Living stromatolites are especially rare because other aquatic species like sea snails consume the microorganisms that form them.

Tasmanian Wilderness World Heritage Area is home to peat-bound karstic wetlands, which feature peaty soils on top and limestone beneath. The unique wetlands host spring mounds from which highly mineralized water flows, soaking the peat-rich soil. Structures in the underlying limestone force water to the surface, forming the spring mounds.

The minerals provide food for the biofilm of microorganisms that form the stromatolites. In fact, stromatolites have helped grow the mounds.

Scientists also found dozens of dead sea snails near the mounds.

"This is good for stromatolites because it means there are very few living snails to eat them. Fortuitously, these Tasmanian 'living fossils' are protected by the World Heritage Area and the sheer remoteness of the spring mounds," Proemse said.
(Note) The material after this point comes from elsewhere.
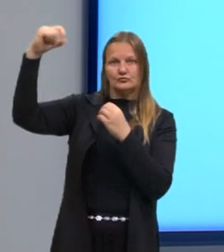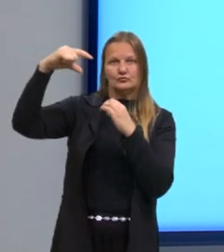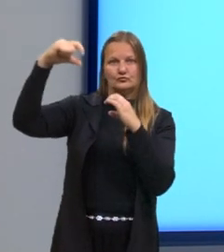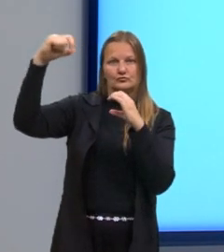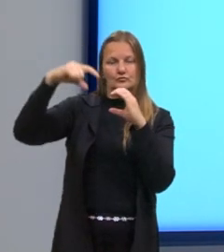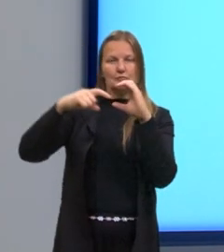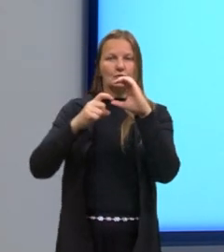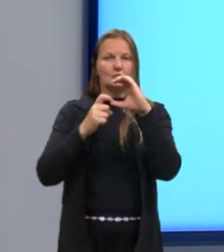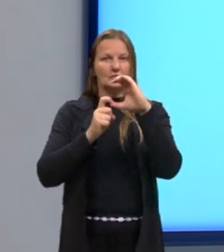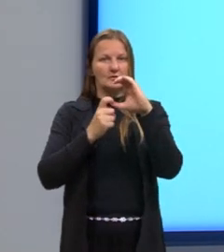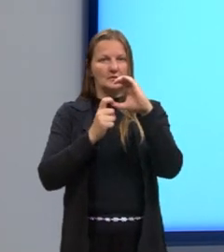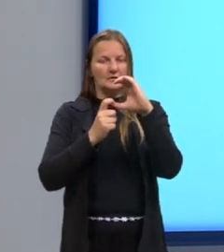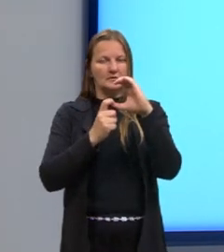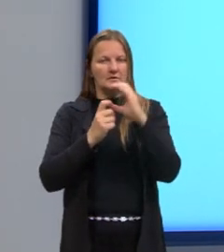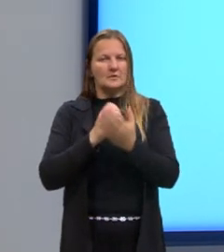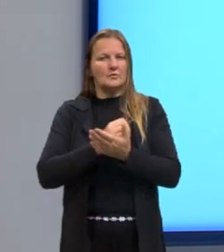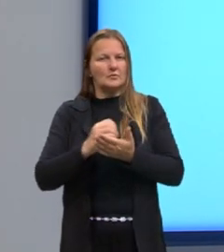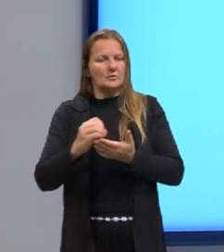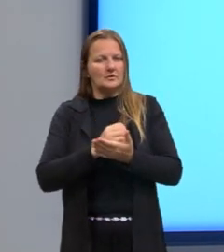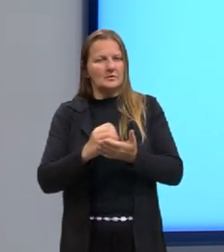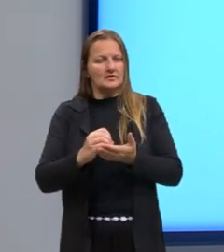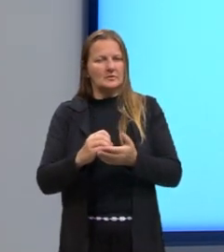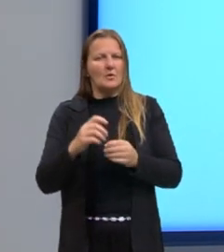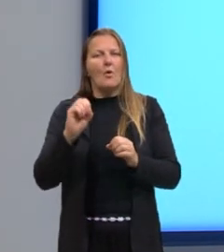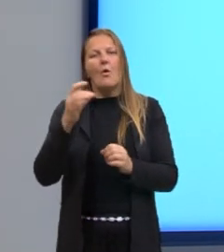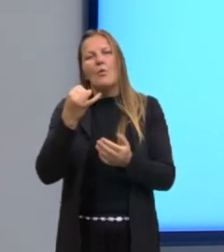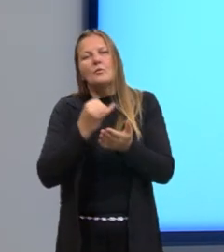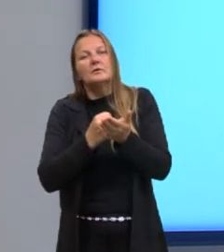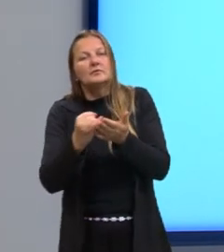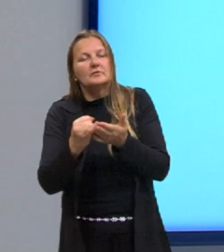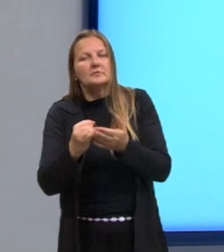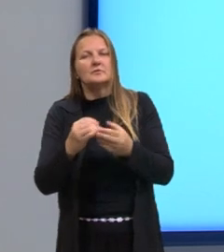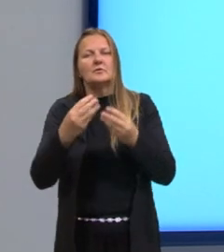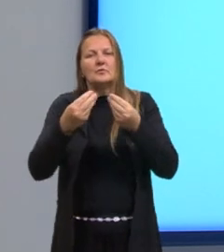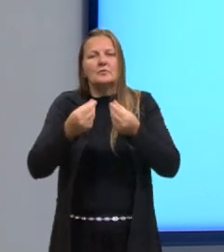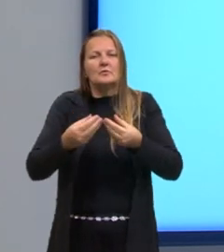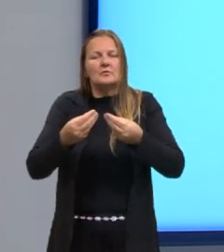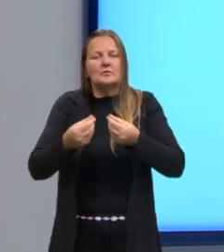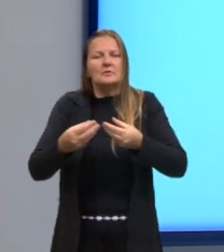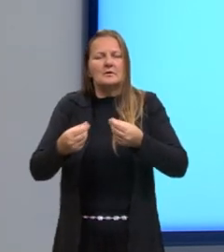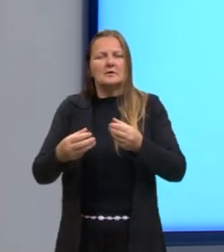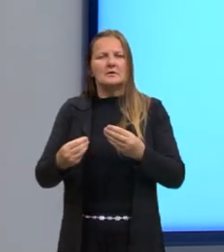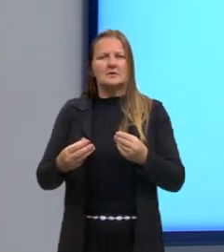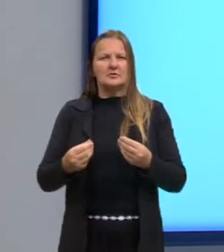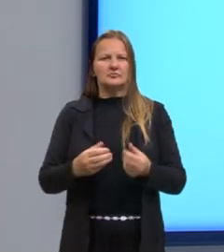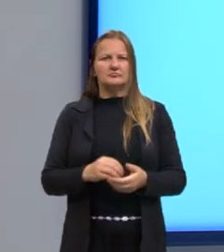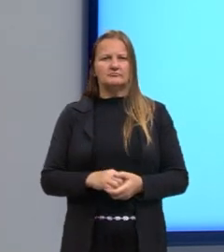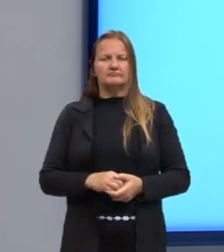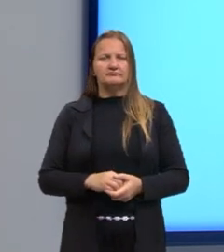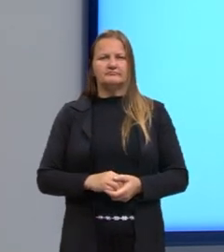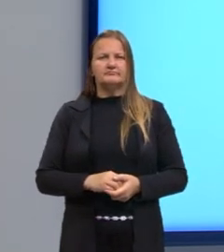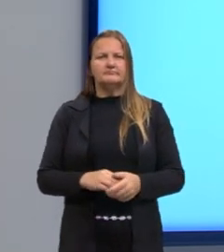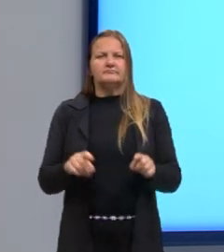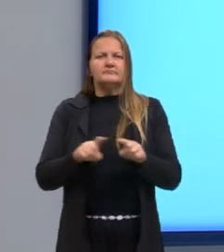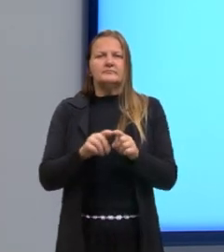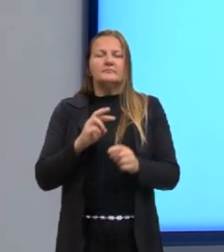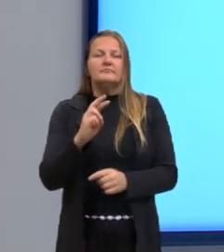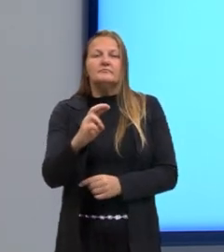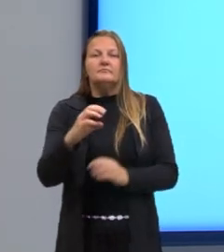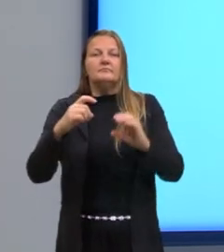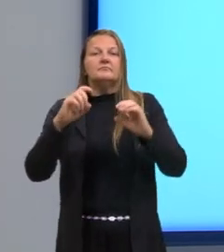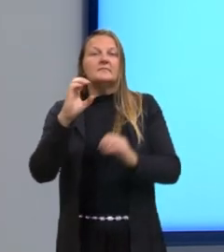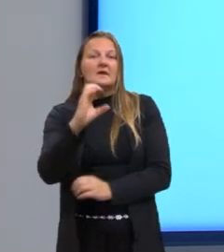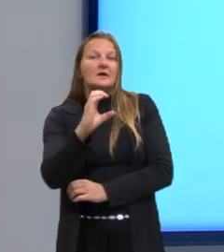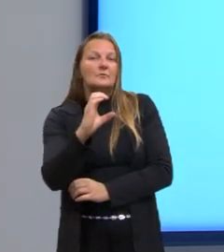compostos inorgânicos é eventualmente degradado pelos organismos, resultando em fontes de carbono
Researchers described their unique discovery in a new paper published this week in the journal Nature.

"The discovery of living stromatolites in Tasmania is highly significant because stromatolites are rare globally and not previously known from Tasmania except as ancient fossils," said Roland Eberhard, a researcher with the Department of Primary Industries, Parks, Water & Environment. "DNA analysis indicates that the Tasmanian stromatolites are micro-organism communities which differ from all other known stromatolites."